**EXERCISE:** Present the data below as a Markdown table with the columns "Row" and "Line," numbering each line and omitting blank lines and the pictures.

**Stored dataset items:**
+---+
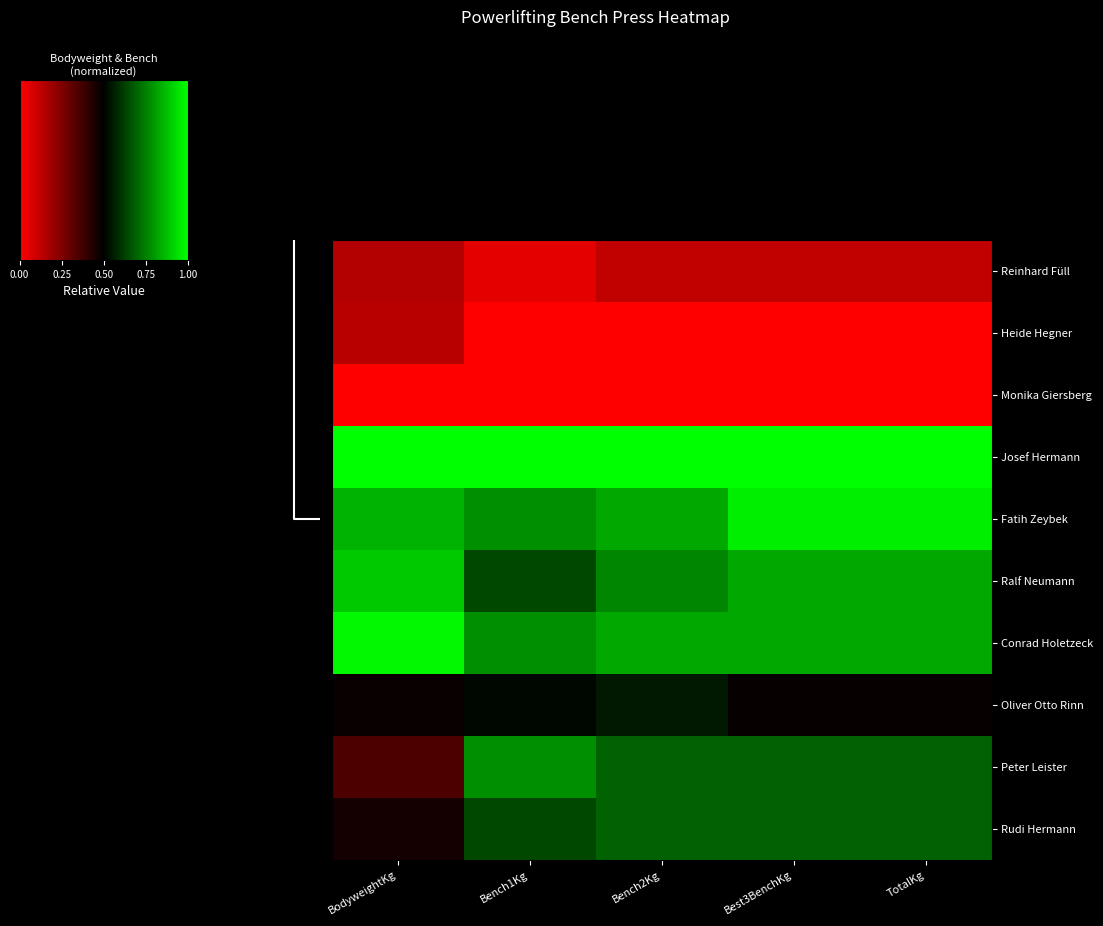

Count the number of data series in this chart.

10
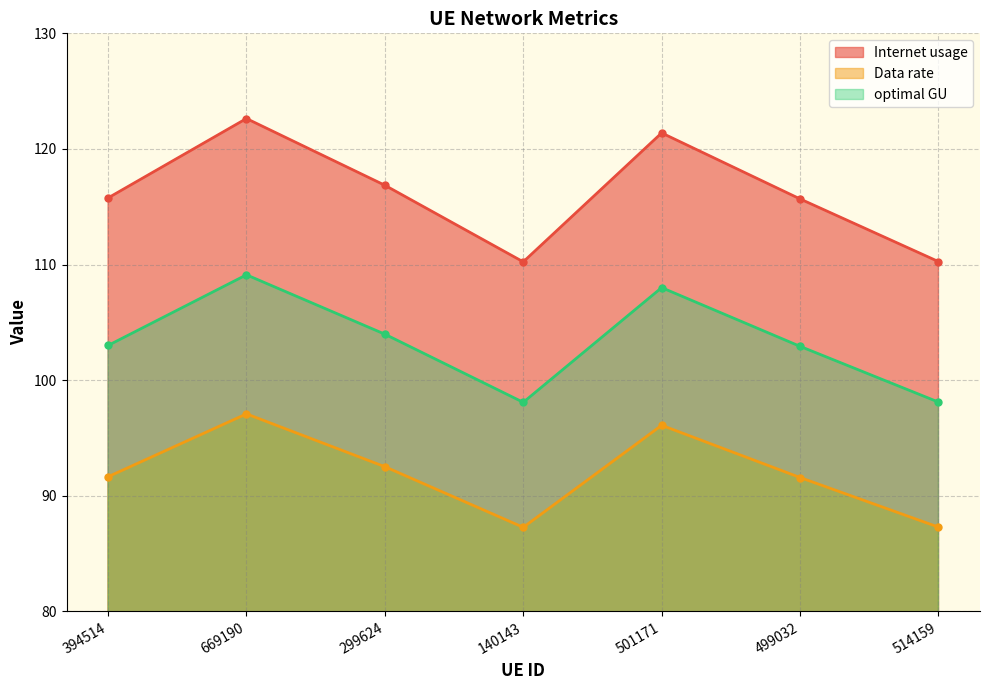

What is the average value of the Data rate series?

91.9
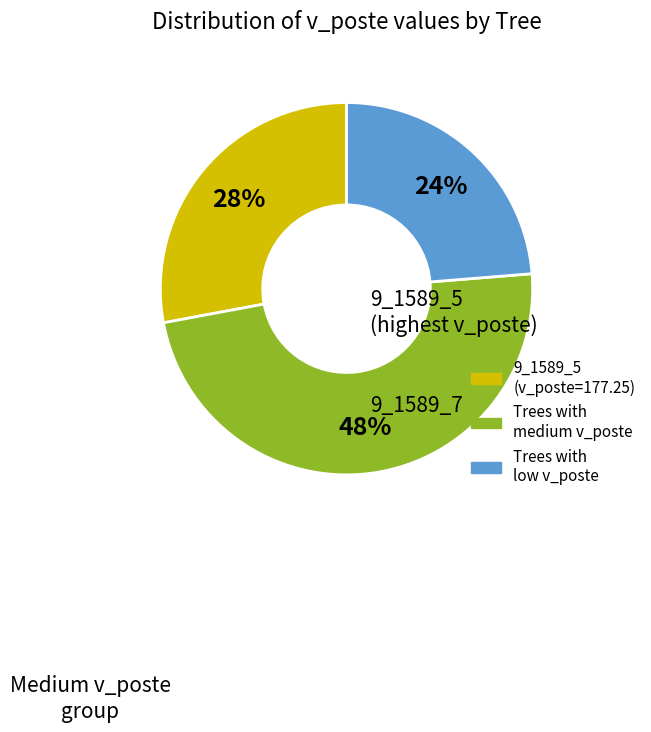

To the nearest percent, what is the average slice percentage?

33%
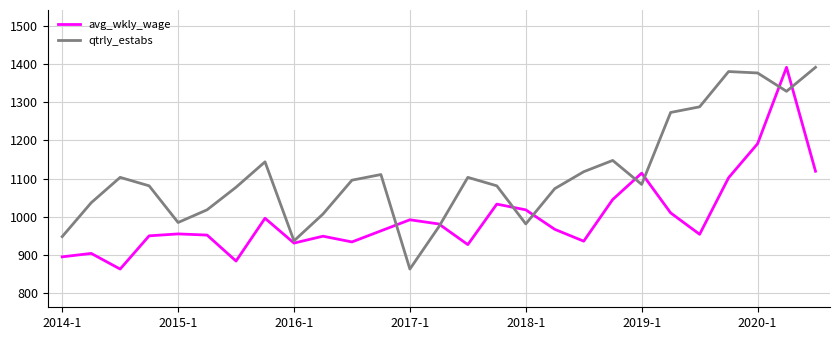

What is the lowest value of the qtrly_estabs series?

863.0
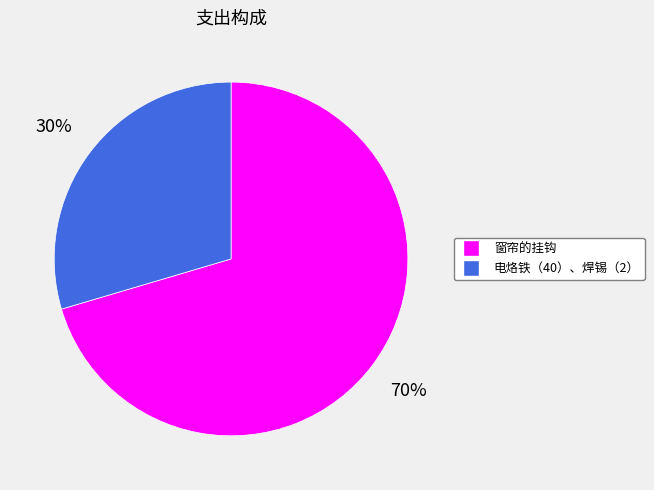

What percentage is the 电烙铁（40）、焊锡（2） slice, to the nearest percent?

30%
+---+
**COMPLETED TASK:**
| Row | Line |
|---|---|
| 1 | Count the number of data series in this chart. |
| 2 | 10 |
| 3 | What is the average value of the Data rate series? |
| 4 | 91.9 |
| 5 | To the nearest percent, what is the average slice percentage? |
| 6 | 33% |
| 7 | What is the lowest value of the qtrly_estabs series? |
| 8 | 863.0 |
| 9 | What percentage is the 电烙铁（40）、焊锡（2） slice, to the nearest percent? |
| 10 | 30% |